How to Survive a Rainy Day with your Child
Rainy Days are often very long and eventful in an enclosed area full of rambunctious preschool aged and toddler aged children. The fact that you can’t go outdoors and are inside for many, many, many hours during the day can wear down any adult. Both at home and at school, children are awake and ready, as ever, to play!
All of the research and information available that tells parents and teachers that screen time is bad and that the daily amount should be limited, creates a day of internal battles (should the adult give into the TV or give full attention to their child ALL DAY LONG)?
Screen time is a must-have at certain times of the day and no parent should feel bad about using tools at hand in order to get things done. The idea is to limit screen time- to no more then a half an hour at a time.
Daily Dress UP center
Dressing up is so much fun! Children learn and grow both physically and cognitively when using new materials. Create an area in you home for dress up play. Put box or empty laundry basket in the corner of a room with a variety of dress up materials. These can include pre-bought costumes, but can also include daily clothes. The idea here is that children can practice zipping, taking things off, putting things on, buttoning, etc. Some ideas for this daily Dress Up center include
- Variety of Shoes (sandals, boots, tennis shoes, water shoes, etc)
- Scarfs (Monitoring should be done in this area to prevent chocking hazard)
- Shirts (long sleeve, short sleeve, no sleeve)
- Bathing suits
- Slippers and PJ’s
- Any thing else that you can find!
The Art Room
Art is a time where a child can feel creative and explore a variety of mediums in order to experiment with building and creating their own designs. Place a variety of buckets in an area, each bucket full of a different art materials and let your child explore on their own. These materials can include:
- Finger Paint
- Buttons (As long as your child isn’t eating small objects)
- Yarn (With supervision to prevent chocking)
- Painting cars
- Old boxes for drawing and coloring (tissue boxes, amazon/shipping boxes, empty paper towel rolls)
Building with New Materials
- Empty Boxes
- Tissue Boxes
- Empty Toilet Paper Rolls or Empty Paper Towel Rolls
- Cars or trucks (toys)
- Plastic animals or puzzle pieces
- Building blocks of a variety of sizes and colors
- Pictures of a variety of buildings (Castles, airplanes, stadiums, space stations, fire houses, World landmarks (Towers, Pyramids, Statue of Liberty, etc)
Clean up the Mess
Messy activities are fun and can engage children for a long time. Sensory bins create an opportunity for children to develop appropriate sensory skills and also provide an opportunity for them to practice fine motor and cognitive skills. Some ideas of items to place in a Sensory bin depend on how old the child is and what types of skills they have. Are they still oral and put a variety of objects in their mouths? If that is the case then sand, water, or food item in the sensory bin will be most effective. Once your child is done using the sensory bin, simply have them place the lid on top and put it away for another day. Use a towel and broom to clean up the area and have your child help. Here are some ideas for items to put in the sensory bin:
For children ages 1-2 (or any child still putting things in their mouths):
For children ages 2-5 (or any child not putting times in their mouth any more):
- Beans and buckets/shovels
- Rice and buckets/shovels
- Pebbles and cars/trucks
- Rocks and sand
- Dirt and worms
- Play dough and play dough toys/play dough scissors
- Christmas tree trimmings and small ornaments
Engaging Music and Songs
Making music is both fun for child and also helps them to learn beats and language development. Put on a child-friendly CD and allow your child to have a dance party in the room. Give them dancing scarves, musical instruments and a pretend microphone to sing and dance along to the music.

Exercise instructions →
• 1. Please reproduce the passage of the rainy-day article from "- Painting cars" to "of Liberty, etc)".
• 2. Answer these questions using the rainy-day article.
(a) What can be placed in the corner of a room to hold the dress-up materials?
(b) What should a child do with the sensory bin once finished using it?
(c) What three things should children be given to sing and dance along to the music?

[Extracted data entries]
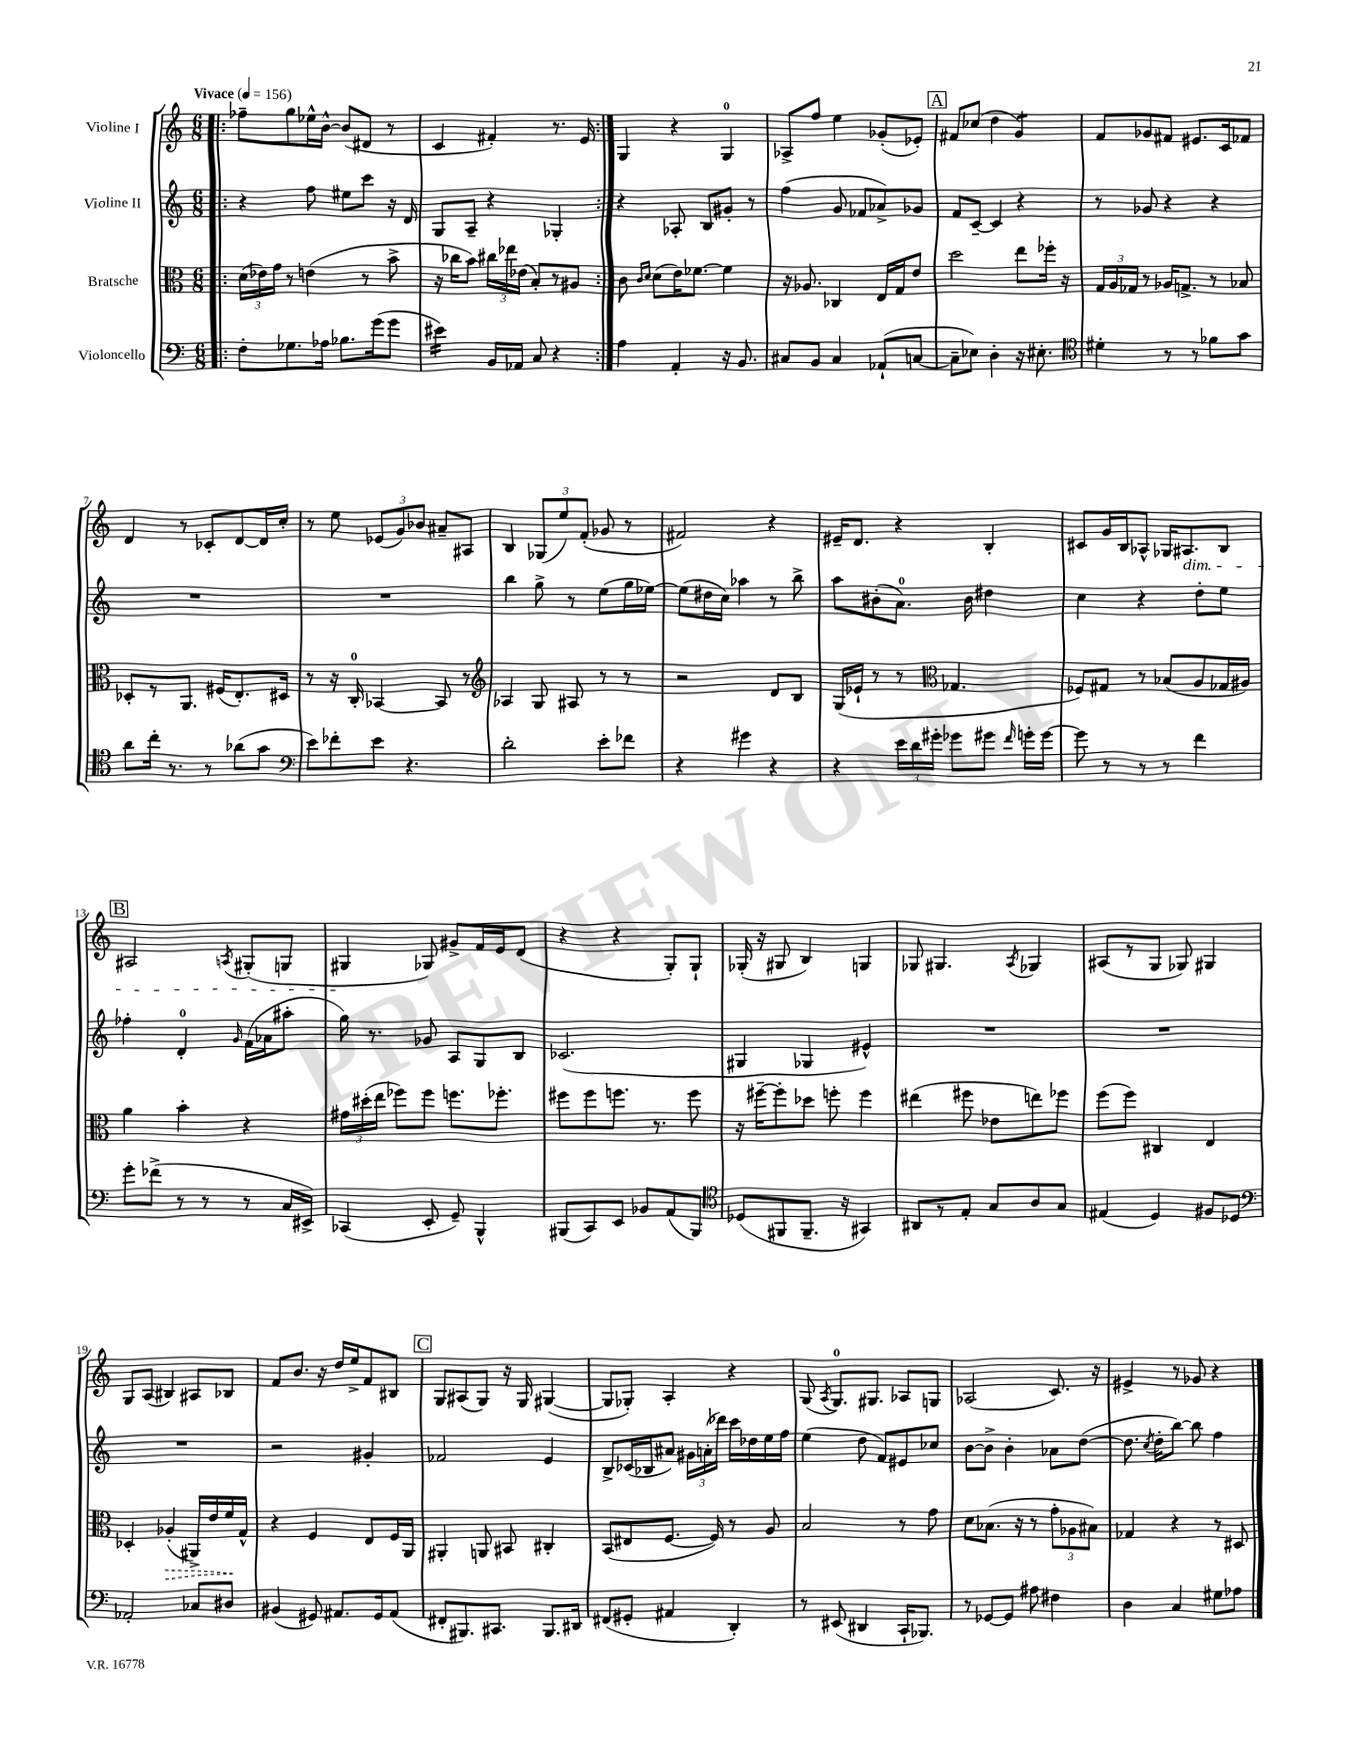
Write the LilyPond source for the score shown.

<<
\new StaffGroup <<
\new Staff = "s0" \with { instrumentName = "Violine I" } {
    \clef treble \key c \major \numericTimeSignature \time 6/8 \tempo "Vivace" 4 = 156
    \autoBeamOff \repeat volta 2 { \bar ".|:" fes''8[-- g''8 ees''16-^ b'16]~-^ b'8[( dis'8] r8 |
    c'4 fis'4-.) r8. e'16 | }
    g4 r4 g4-0 |
    aes8[-> f''8] e''4 ges'8[-.( ees'8]-.) |
    \mark \markup { \box "A" } fis'8[ ces''8]( d''4 g'4:8) |
    f'8[ ges'8 fis'8] eis'8.[ c'16 fes'8] |
    d'4 r8 ces'8[-. d'8~ d'16 c''16]-. |
    r8 e''8 \tuplet 3/2 { ees'8[( g'8) bes'8] } ais'8[-- ais8] |
    b4 \tuplet 3/2 { ges8[( e''8) f'8]-.( } ges'8 r8 |
    fis'2) r4 |
    eis'16[-- d'8.] r4 b4-. |
    cis'8[ g'16 b16 aes8]-^ ges16[ ais8.\dim b8] |
    \mark \markup { \box "B" } ais2 \acciaccatura { a8 } gis8[-.( g8] |
    gis4\! ges8) gis'8[-> f'16 e'16 d'8]( |
    r4 r4 g8[-.) g8]-! |
    ges16-.( r16 gis8 b4) g4 |
    ges8 gis4. \acciaccatura { a8 } ges4 |
    ais8[( r8 g8] ges8) gis4 |
    g8[ a8]( bis4) ais8[ bes8] |
    f'8[ b'8.] r16 d''16[ e''16-> f'8 bis8] |
    \mark \markup { \box "C" } g8[ ais8( g8]) r16 g16 gis4~( |
    gis8[ ges8]-.) a4-. r4 |
    g8( \acciaccatura { a8 } g8.[-0) gis8.] aes8[ g8] |
    aes2( c'8.) r16 |
    eis'4-> r8 ges'8 r4 \bar "|." |
}
\new Staff = "s1" \with { instrumentName = "Violine II" } {
    \clef treble \key c \major \numericTimeSignature \time 6/8
    \autoBeamOff \repeat volta 2 { \bar ".|:" r4 f''8 eis''8[ c'''8] r16 d'16 |
    g8[ a8]-- r4 ges4-. | }
    r4 aes8-. b8[ gis'8]-. r8 |
    f''4( g'8 fes'8[ aes'8->) ges'8] |
    \mark \markup { \box "A" } f'8[ c'8]~-- c'4 r4 |
    r8 ges'8 r4 r4 |
    R2. |
    R2. |
    b''4 g''8-> r8 e''8[( g''16 ees''16]~) |
    ees''8[( dis''16 c''16]) aes''4 r8 b''8-> |
    a''8[ bis'8-.( a'8.]-0) bis'16 dis''4 |
    c''4 r4 d''8[-. e''8] |
    \mark \markup { \box "B" } fes''4-. d'4-0-. \grace { g'16 } f'16[( aes'16 ais''8]-. |
    g''16) r8. ges'8 a8[ g8 b8] |
    ces'2.( |
    gis4 ges4 eis'4-^) |
    R2. |
    R2. |
    R2. |
    r2 gis'4-. |
    \mark \markup { \box "C" } fes'2 e'4 |
    b8[-> ces'16( bes16 ais'8]) \tuplet 3/2 { gis'16[ a'16-.( des'''16]) } c'''16[ des''16 e''16 f''16] |
    e''4( d''8 f'8[) eis'8 ces''8] |
    b'8[~ b'8]-> b'4-. aes'8[ d''8]~( |
    d''8. \acciaccatura { c''8 } d''16[-. b''8]~) b''8 f''4 \bar "|." |
}
\new Staff = "s2" \with { instrumentName = "Bratsche" } {
    \clef alto \key c \major \numericTimeSignature \time 6/8
    \autoBeamOff \repeat volta 2 { \bar ".|:" \tuplet 3/2 { d'16[( ees'16) g'16] } r8 e'4( r8 b'8-> |
    r16 ces''16[ b'8]) \tuplet 3/2 { cis''16[ ees''16 ees'16]( } b8[-.) r8 ais8] | }
    c'8 \grace { c'16[ d'16] } d'8[( e'16) fes'8.]~ fes'4 |
    r16 aes8. ces4 e16[ g16 e'8] |
    \mark \markup { \box "A" } d''2 e''8[ fes''16]-. r16 |
    \tuplet 3/2 { g16[ a16 ges16] } r8 aes16[ g8.]-> r8 bes8 |
    des8[-. r8 a,8.] fis16[( e8.-.) dis16] |
    r8 r16 c16-0-. bes,4~ bes,8 r8 |
    \clef treble aes4 g8 ais8 r8 r8 |
    r2 d'8[ b8] |
    g16[( ees'16]-! r8 r8 \clef alto ges4. |
    fes8[) gis8] r8 bes8[( a8 ges16 ais16]) |
    \mark \markup { \box "B" } a'4 b'4-. r4 |
    \tuplet 3/2 { gis'16[ dis''16-.( e''16] } fes''8[) fes''8] f''8.[ fes''8.]-. |
    fis''8[ fis''8 f''8.] r8. f''8 |
    r16 fis''16[~-- fis''8-. des''8] f''8-. f''4 |
    eis''4( fis''8 ees'8[ e''8) fes''8] |
    f''8[( f''8]) cis4 e4 |
    des4-. \once \override Hairpin.style = #'dashed-line aes4-.\>( ais,16[->) e'16 f'16\! g16]-^ |
    r4 f4 e8[ f16 a,16] |
    \mark \markup { \box "C" } ais,4-. a,8 bis,8 cis4-. |
    b,8[( eis8 f8.]~ f16) r8 a8 |
    b2 r8 g'8 |
    d'8[ bes8.]( r16 r8 \tuplet 3/2 { g'8[-. aes8 bis8]) } |
    ges4 r4 r8 dis8 \bar "|." |
}
\new Staff = "s3" \with { instrumentName = "Violoncello" } {
    \clef bass \key c \major \numericTimeSignature \time 6/8
    \autoBeamOff \repeat volta 2 { \bar ".|:" f8[-. ges8. aes16] bes8.[ g'16( g'8] |
    eis'4:16) b,16[ aes,16] c8 r4 | }
    a4 a,4-. r16 b,8. |
    cis8[ b,8] cis4 aes,8[-!( c8]~ |
    \mark \markup { \box "A" } c8[-- ees8]) d4-. r16 eis8.-. |
    \clef tenor dis'4-. r8 r8 fes'8[ g'8] |
    a'8[ c''16]-. r8. r8 aes'8[( g'8] |
    \clef bass e'8[) fes'8-. e'8] r4. |
    d'2-. e'8[-. fes'8] |
    r4 gis'4 r4 |
    r4 \tuplet 3/2 { e'16[ d'16 gis'16]-. } ges'8[ gis'8] \grace { f'16 } g'16[-. g'16]~ |
    g'8 r8 r8 r8 f'4 |
    \mark \markup { \box "B" } g'8[-. fes'8]->( r8 r8 r8 c16[ eis,16]->) |
    ces,4( e,8-. g,8--) b,,4-^ |
    bis,,8[( c,8) e,8] bes,8[ a,8( bis,,8]) |
    \clef tenor des8[( fis,8 fis,8.]-- r16 gis,4) |
    ais,8[ r8 e8]-. g8[ a8 g8] |
    eis4( d4) fis8[ des8] |
    \clef bass aes,2-. ces8[ dis8] |
    bis,4( gis,8) ais,8.[ gis,16 ais,8]( |
    \mark \markup { \box "C" } fis,8[-. bis,,8.) cis,8.] bis,,8.[ dis,16] |
    fis,8[( gis,8]-. ais,4 d,4-.) |
    r8 eis,8( dis,4 c,16[-! bes,,8.]) |
    r8 ges,8[~ ges,8] ais8 fis4 |
    d4 c4 gis8[ aes8] \bar "|." |
}
>>
>>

In response →
• 1.
- Painting cars
- Old boxes for drawing and coloring (tissue boxes, amazon/shipping boxes, empty paper towel rolls)
Building with New Materials
- Empty Boxes
- Tissue Boxes
- Empty Toilet Paper Rolls or Empty Paper Towel Rolls
- Cars or trucks (toys)
- Plastic animals or puzzle pieces
- Building blocks of a variety of sizes and colors
- Pictures of a variety of buildings (Castles, airplanes, stadiums, space stations, fire houses, World landmarks (Towers, Pyramids, Statue of Liberty, etc)

• 2.
(a) A box or an empty laundry basket.
(b) Place the lid on top and put it away for another day.
(c) Dancing scarves, musical instruments and a pretend microphone.